Activist shareholders plan to
offer all three of the resolutions at the Irving, Texas-based
company's May 28 annual meeting.
According to the Claros
Consulting report, three of the four "supermajor" oil
and natural gas companies - Shell,
BP and ChevronTexaco
- are exploring and using a wide array of energy and
risk-management options to deal with such factors as emerging
national and international carbon constraints, greenhouse gas
emissions trading and new energy mandates.
These strategies, the report
said, include incorporating carbon pricing into future planning
scenarios and decision-making, setting emissions-reduction
targets, developing emission-trading experience and investing in
renewable energy.
"Rather than wasting time
and resources on attacking the science of climate change, these
three are moving aggressively to deal with the reality of
related market changes," the report said.
In contrast, the report noted,
ExxonMobil "is sitting idly on the sidelines," thereby
jeopardizing its own future and the wealth of its shareholders.
The study also found that the
risk posed by climate change has grown significantly since
ExxonMobil's 2002 annual meeting.
"The regulatory risks
associated with climate change have become reality," the
report said. "Carbon caps and fines in Europe begin in
2005. The Kyoto Protocol has 106 signatories, and Russia's
statement of intent to ratify means the treaty is likely to come
into force soon. Renewable energy production mandates are now in
force in 15 countries and 13 [U.S.] states, and more appear to
be on the way."
In addition, climate
change-related litigation is now a real threat, the report said.
The New York attorney general's office announced last year that
it is studying the issue of climate change and may sue polluters
along the lines of the successful tobacco litigation by states
in the 1990s.
A spokesman for ExxonMobil
denied the company had put its head in the sand on climate
change.
"The allegation that
ExxonMobil is not taking a constructive approach to the issue of
climate change is completely unfounded and full of supposition
and rhetoric," ExxonMobil spokesman Tom Cirigliano said.
"We would agree with Claros that climate change is an
important issue, but contrary to their report, it's certainly
one that we are taking very seriously."
Among other measures,
Cirigliano said ExxonMobil has cut energy use at its refineries
and chemical plants by 37 percent over the last 25 years-saving
200 million metric tons of carbon-equivalent in that period.
The Claros report agreed that
ExxonMobil had taken some actions over the last year on climate
change. It is funding a research project at Stanford University,
investing in fuel cells and energy efficiency and supports
mandatory emissions reporting.
Still, the report said:
"While these are laudable efforts, they do not address the
need to evaluate all the potential financial risks from climate
change or describe to shareholders how the company will mitigate
those risks. They also do not explain the company's strategy for
renewable energy."
At last year's meeting,
shareholders representing more than $55 billion in ExxonMobil
stock backed a resolution calling for disclosure of the
company's plans for renewable energy. The resolution was
supported by 20.3 percent of the shares voting.

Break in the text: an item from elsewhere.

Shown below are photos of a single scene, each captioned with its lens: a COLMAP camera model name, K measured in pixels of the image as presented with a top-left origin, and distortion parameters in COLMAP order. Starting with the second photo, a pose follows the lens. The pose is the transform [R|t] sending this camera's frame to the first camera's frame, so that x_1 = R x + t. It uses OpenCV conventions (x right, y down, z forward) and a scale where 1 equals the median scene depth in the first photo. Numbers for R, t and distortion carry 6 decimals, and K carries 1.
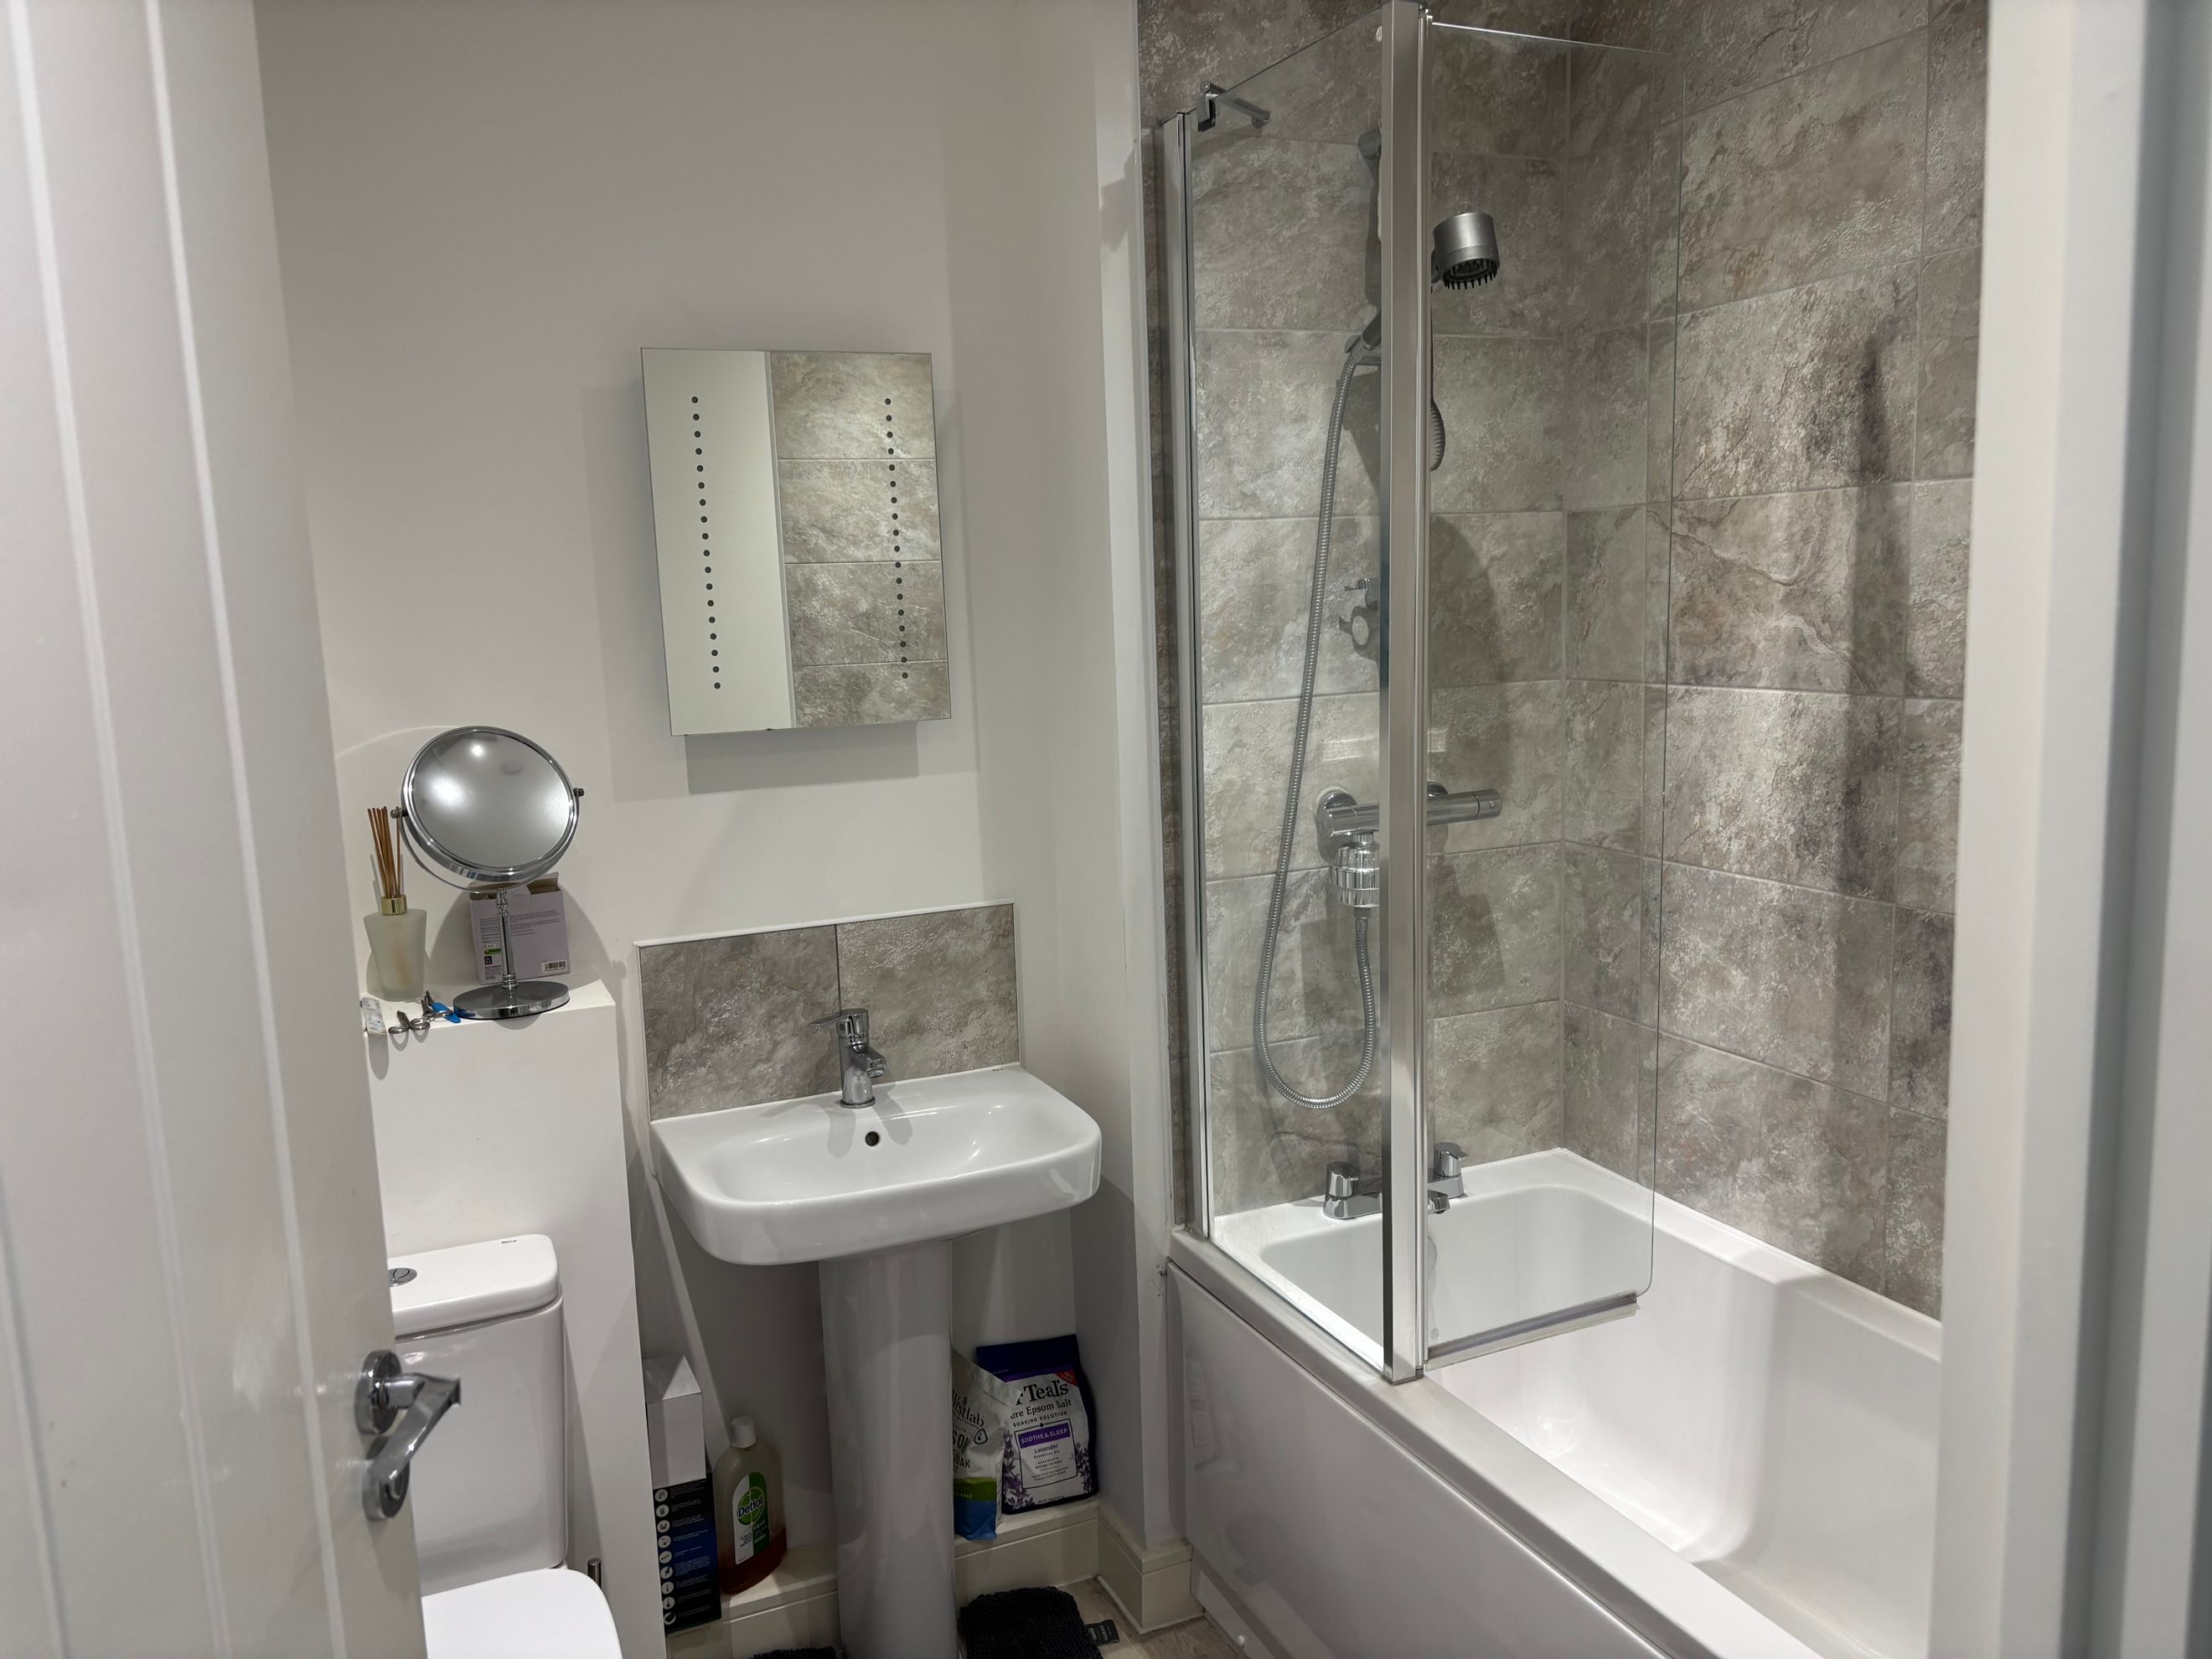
lens RADIAL K [[1690.0, 0, 1097.9], [0, 1690.0, 850.7], [0, 0, 1]] dist [0.062889, -0.080491]
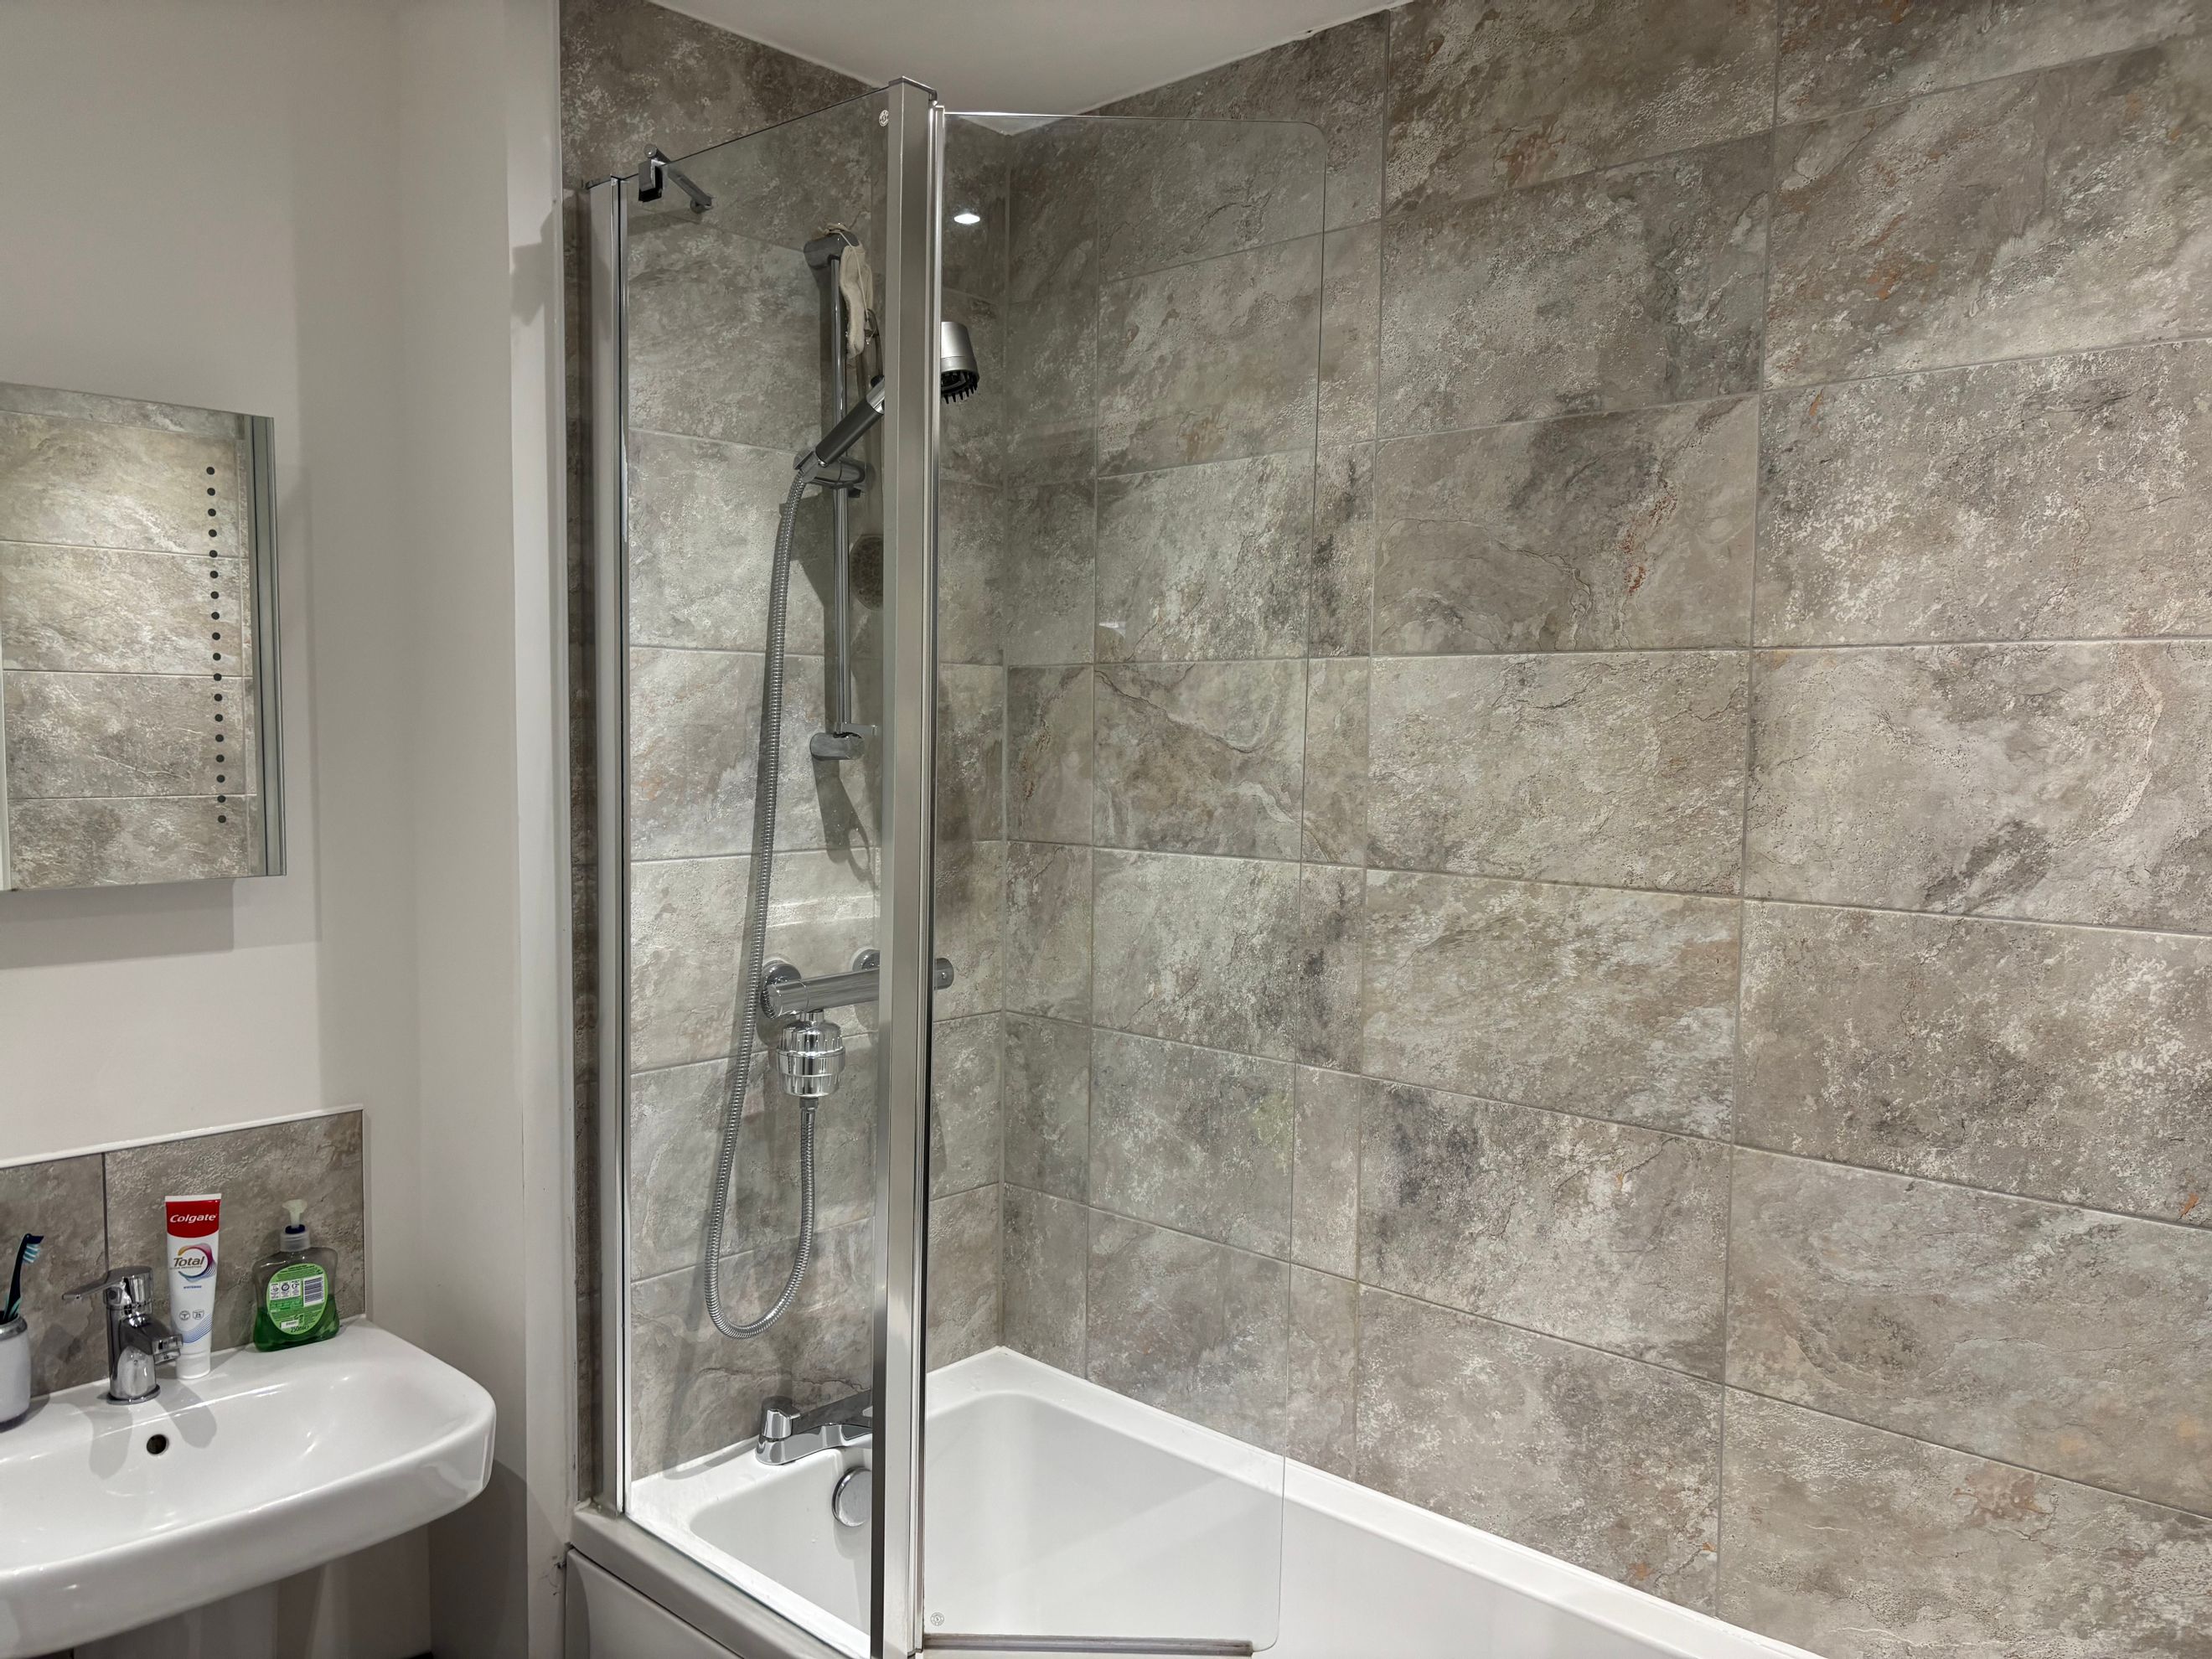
lens RADIAL K [[1690.0, 0, 1101.2], [0, 1690.0, 843.4], [0, 0, 1]] dist [0.062889, -0.080491]
pose [[0.916678, 0.016955, 0.399266, -0.057904], [0.018955, 0.996130, -0.085821, -0.018971], [-0.399176, 0.086238, 0.912810, 0.133418]]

This year, the shareholders
will offer the renewable energy resolution and two new ones. The
first of these calls for ExxonMobil to prepare a report on the
risks posed by climate change and how the company plans to
mitigate those risks.
The second new resolution calls
for the ExxonMobil board to separate the roles of chairman and
chief executive officer "to create greater balance" on
that body.
Claros and Campaign ExxonMobil,
a group of ExxonMobil shareholders pressing the company to
address climate change, also recommend that shareholders oppose
a resolution calling for the re-appointment of Philip Lippincott
to the chair of ExxonMobil's public issues committee, saying
Lippincott has failed to manage the climate change issue
effectively.
"It doesn't matter if you
'believe in climate change' if policies are emerging around the
world that affect your industry," said Mindy Lubber,
executive director of CERES,
a coalition of 85 investor and public interest groups working
with companies to increase corporate environmental
responsibility worldwide. CERES also sponsored the report.